Salmon Prices May Rise 20%, Chile’s Multiexport Says

By Nathan Gill and James Attwood
     July 22 (Bloomberg) — Salmon prices, which gained as much as a third in the U.S. this year, may extend the rally as a virus hurts output in Chile, the nation’s biggest publicly traded producer said.
     Prices may rise a further 20 percent this year amid tumbling output in Chile, the world’s second-largest supplier of the fish, said Jason Paine, head of the U.S. unit of Puerto Montt, Chile-based Multiexport Foods SA. Exports to the U.S. could fall as much 60 percent by year’s end, he said.
     “Realistically we could see a 10 to 20 percent price increase globally,” he said. “In the next six months we are going to see the impact of this disease in the U.S. market.”
     An outbreak of Infectious Salmon Anemia, or ISA virus, has swept through farms off southern Chile’s Chiloe Island, forcing early harvests and emptying once-teeming cages. That’s driving up global prices as U.S. grocers and restaurants turn to alternative salmon suppliers in North America and Europe.
     The price of fresh salmon filets from Chile imported into the U.S. has risen 33 percent to $4.40 a pound this year, while similar cuts from Canada have gained 10 percent, according to Paine. Chilean exports of the fish to the U.S. fell 25 percent in the first four months of 2009 and could fall a further 50 percent to 60 percent by the end of the year, he said.
Not Deterring Demand
     Higher prices have yet to deter demand for salmon, recommended by the American Heart Association for its heart-healthy Omega-3 fatty acids, Paine said. Multiexport has begun buying more expensive wild Alaskan salmon to maintain its market presence in the U.S., he added.
     “That healthy lifestyle trend is still fairly strong,” he said. “The wildcard here is demand, when will that consumer start looking for another protein in place of salmon? That’s the million dollar question.”
     Frank Patti, manager at Pensacola, Florida-based Joe Patti’s Seafood Company, said he’s absorbed salmon price rises since last year to keep customers happy. Prices for the Norwegian wild salmon he buys have increased at least 30 percent to $5.15 a pound since November, he said.
     “All I know is I’ve got customers wanting salmon,” Patti, who buys about 2,000 pounds of the filets a week, said in a July 17 telephone interview. “There’s been more than one occasion when I’ve run out of it and customers get angry.”

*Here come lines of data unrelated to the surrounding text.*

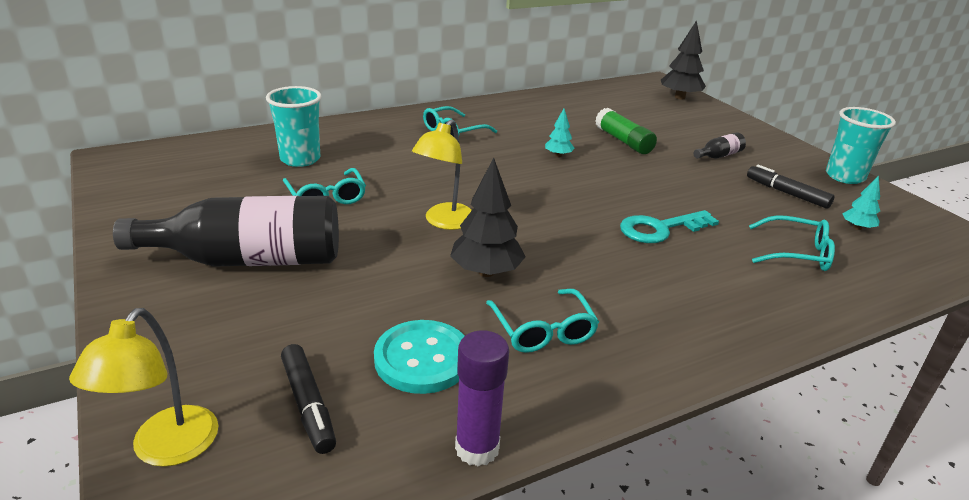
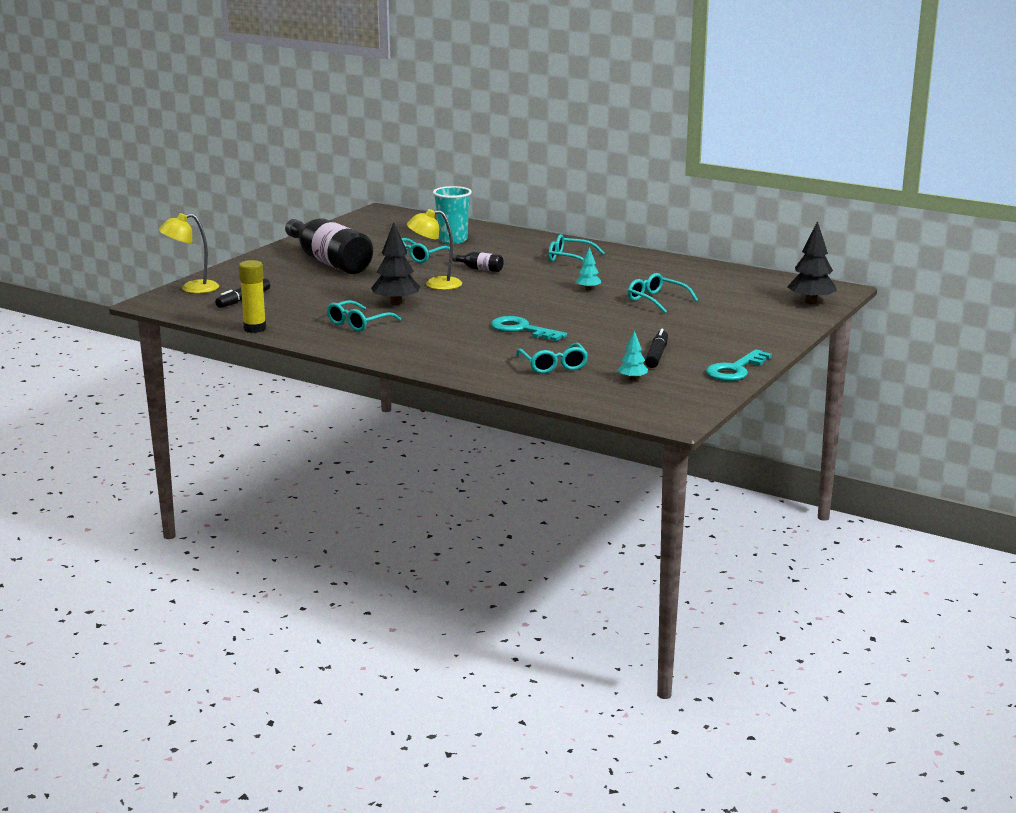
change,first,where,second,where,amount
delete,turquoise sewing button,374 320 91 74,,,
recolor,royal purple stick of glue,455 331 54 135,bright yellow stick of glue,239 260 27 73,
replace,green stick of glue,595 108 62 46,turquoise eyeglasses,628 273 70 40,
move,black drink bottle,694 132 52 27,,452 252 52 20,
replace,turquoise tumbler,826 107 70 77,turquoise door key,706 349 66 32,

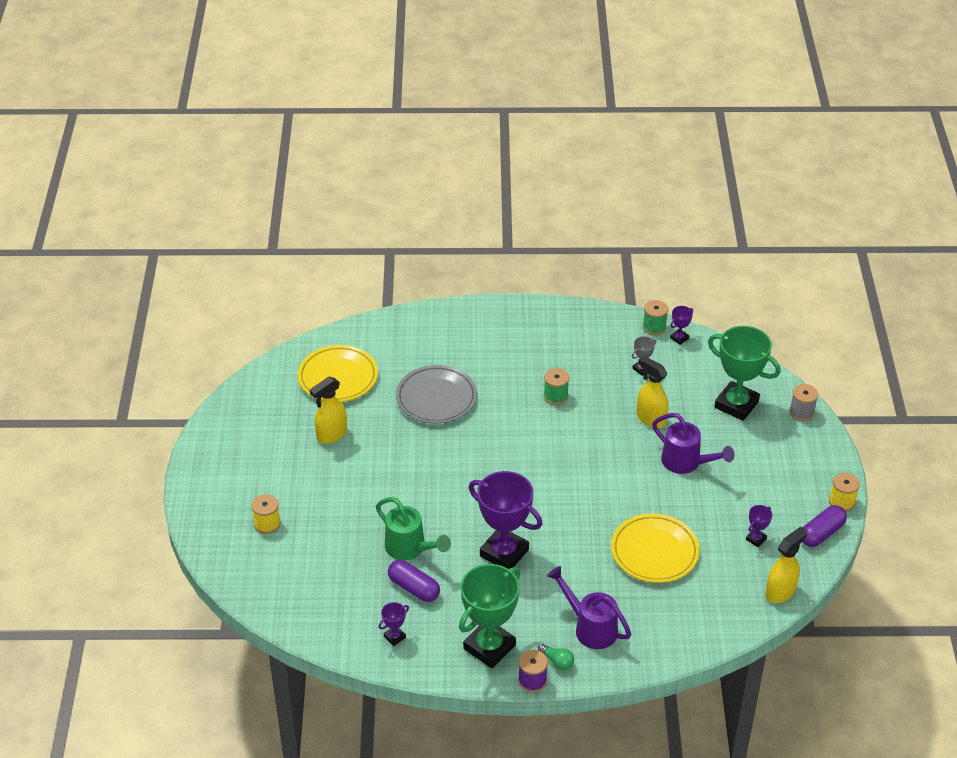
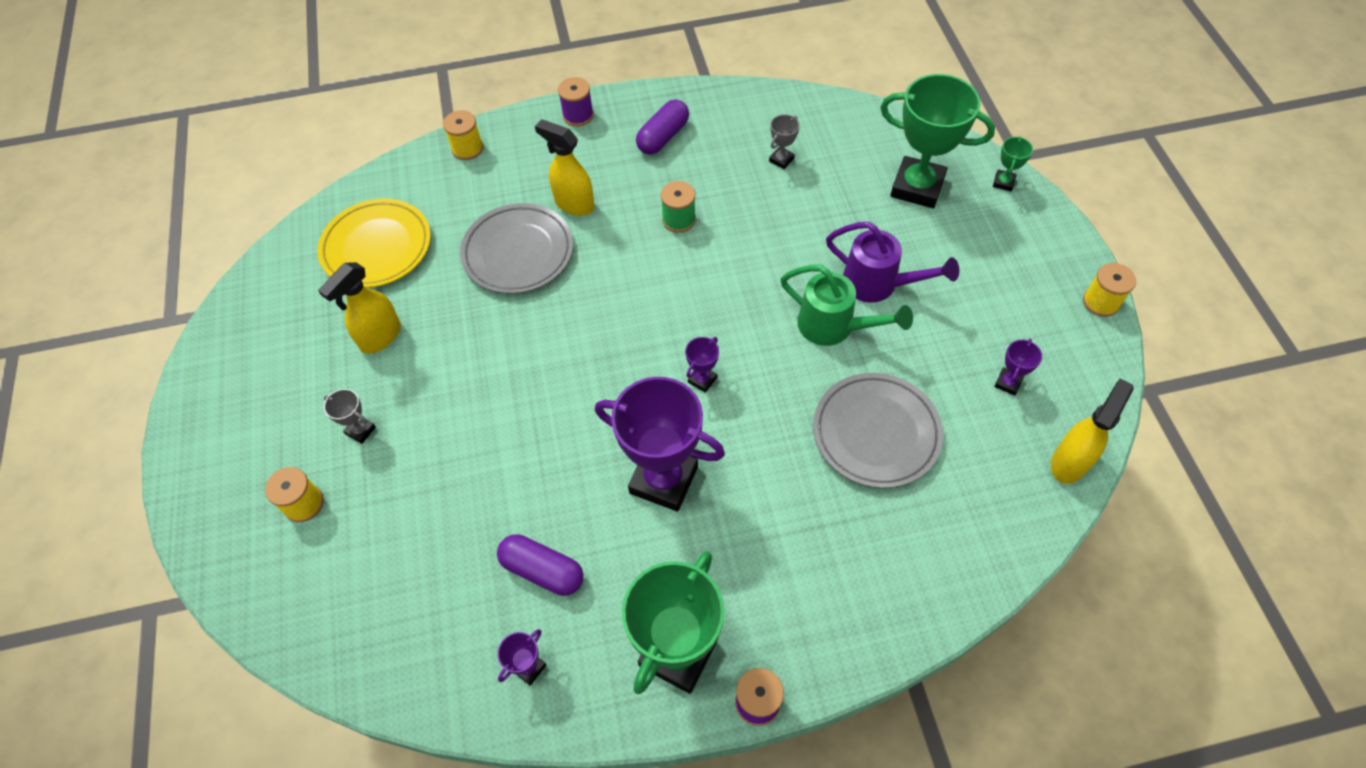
change,first,where,second,where,amount
move,green watering pot,376 497 75 63,,781 265 132 81,
delete,green lightbulb,538 644 36 26,,,
delete,royal purple watering pot,547 566 84 83,,,
recolor,bright yellow plate,611 514 89 69,ash-grey plate,813 373 130 115,
move,bright yellow sprayer,637 356 31 72,,535 119 60 97,
delete,green spool,643 300 25 36,,,
move,royal purple award cup,670 306 23 39,,685 337 34 56,
replace,ash-grey spool,789 384 29 37,green award cup,993 136 40 55,
move,royal purple pill,802 505 45 42,,636 100 53 55,
insert,,,ash-grey award cup,324 389 52 55,
insert,,,bright yellow spool,443 110 40 50,
insert,,,royal purple spool,558 77 36 50,

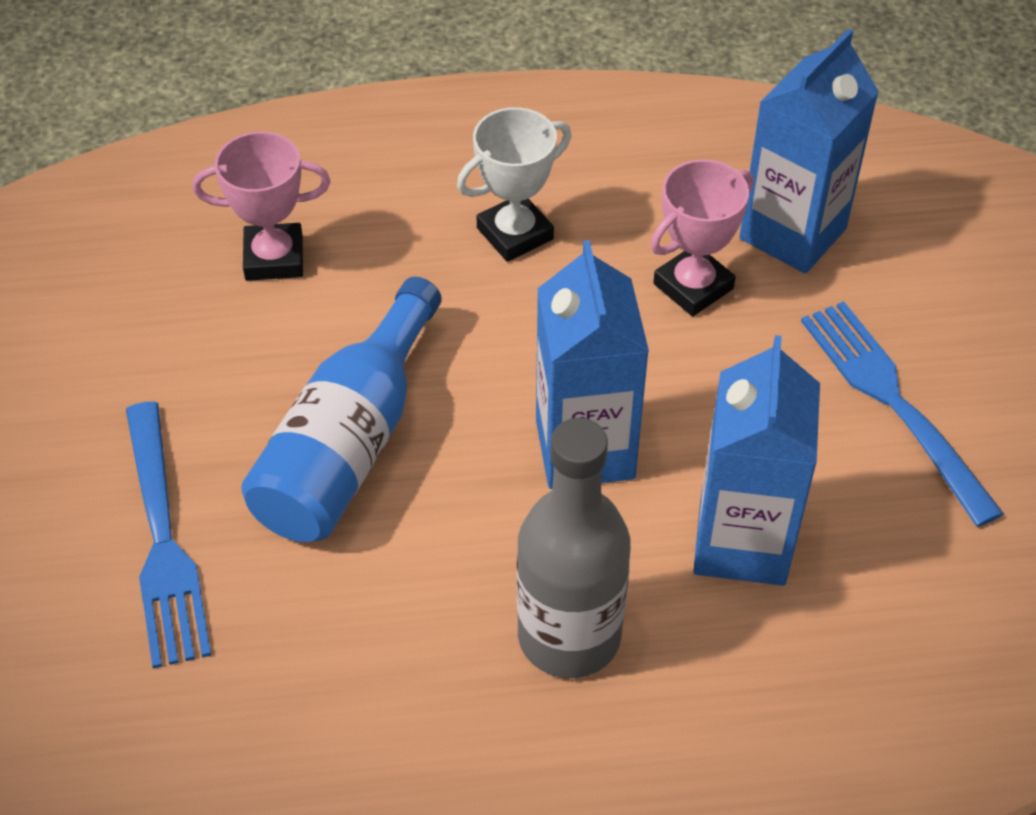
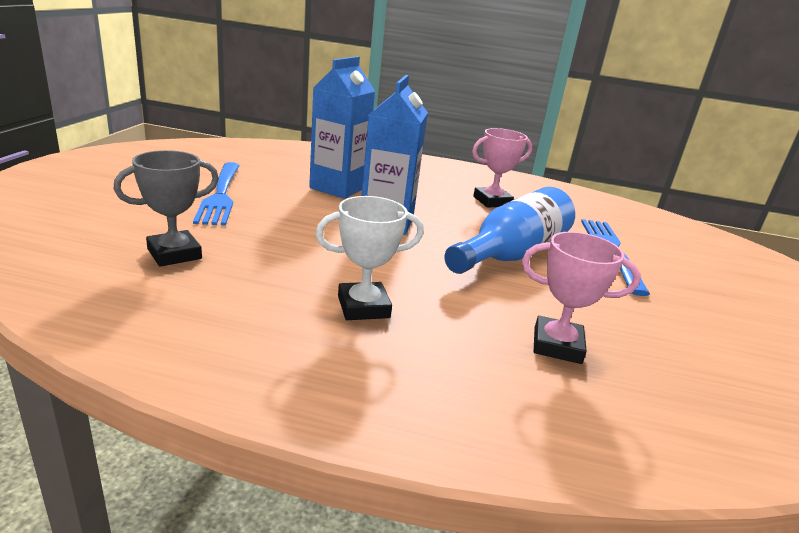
change,first,where,second,where,amount
delete,ash-grey drink bottle,517 418 114 260,,,
move,rose-pink award cup,650 159 104 157,,472 128 60 80,
replace,cobalt milk carton,739 29 140 245,ash-grey award cup,113 150 106 117,

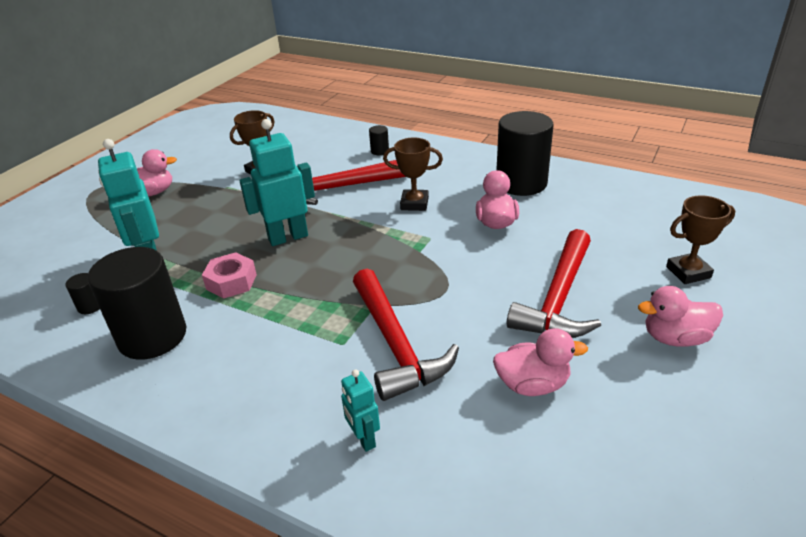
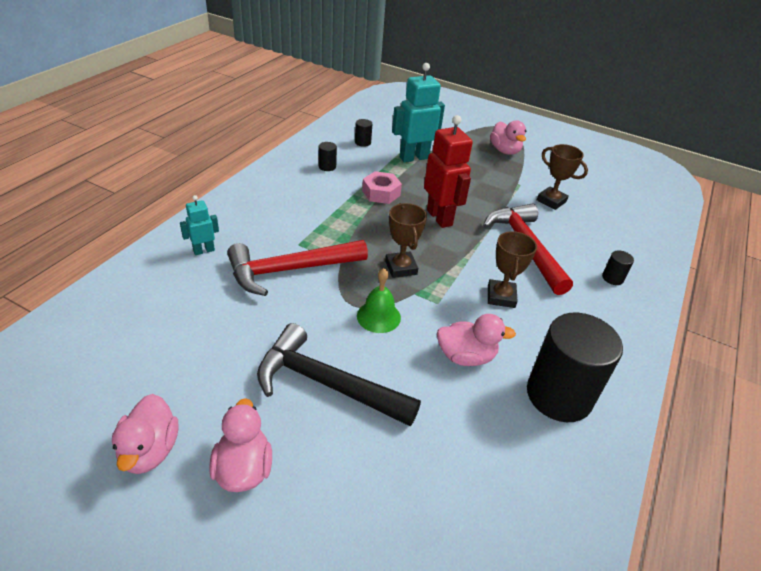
change,first,where,second,where,amount
resize,black cylinder,88 247 98 113,,318 142 19 29,x0.40
recolor,turquoise toy robot,240 119 75 127,crimson toy robot,424 115 49 113,
move,rose-pink toy duck,493 328 95 68,,112 394 66 80,
recolor,crimson carpenter's hammer,507 229 94 109,black carpenter's hammer,257 323 164 103,
move,dark brown award cup,666 195 69 89,,385 203 42 75,
insert,,,green hand bell,357 268 44 65,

     David Kerstens, a London-based analyst at UBS AG who covers Marine Harvest ASA, the world’s largest salmon farmer, said prices should climb further amid supply disruptions.
Spot Prices
     “I don’t think that’s fully reflected in current spot prices in Norway yet as the export opportunities for Norwegian salmon farmers to the U.S. will only increase further in the second half,” Kerstens said. “All factors equal, you would expect that prices should continue to benefit from that.”
     Slumping supplies from Chilean producers such as Multiexport and Invertec Pesquera Mar de Chiloe SA are boosting the earnings outlook for producers elsewhere, according to Kerstens. He’s advising clients to buy Marine Harvest as higher prices and sales from Norway offset lost Chilean output.
     “The Norwegian industry is slowly invading our most profitable and traditional market which is the U.S.,” said Cesar Barros, president of industry association SalmonChile, whose members represent about 90 percent of the country’s salmon and trout exporters.
Producer Debts
     Chilean producers owe banks as much as $2 billion and suppliers another $1 billion, Barros said in a June 24 interview. About 12,000 people may lose their jobs this year in Chile because of shrinking output, Barros said.
     Still, not all producers in Chile are cutting back. Alan Cook, chief executive officer of Salmones Cupquelan SA, a unit of New Brunswick, Canada-based Cooke Aquaculture, said his company has so far escaped the virus in Chile and is “actively” seeking acquisitions in the country.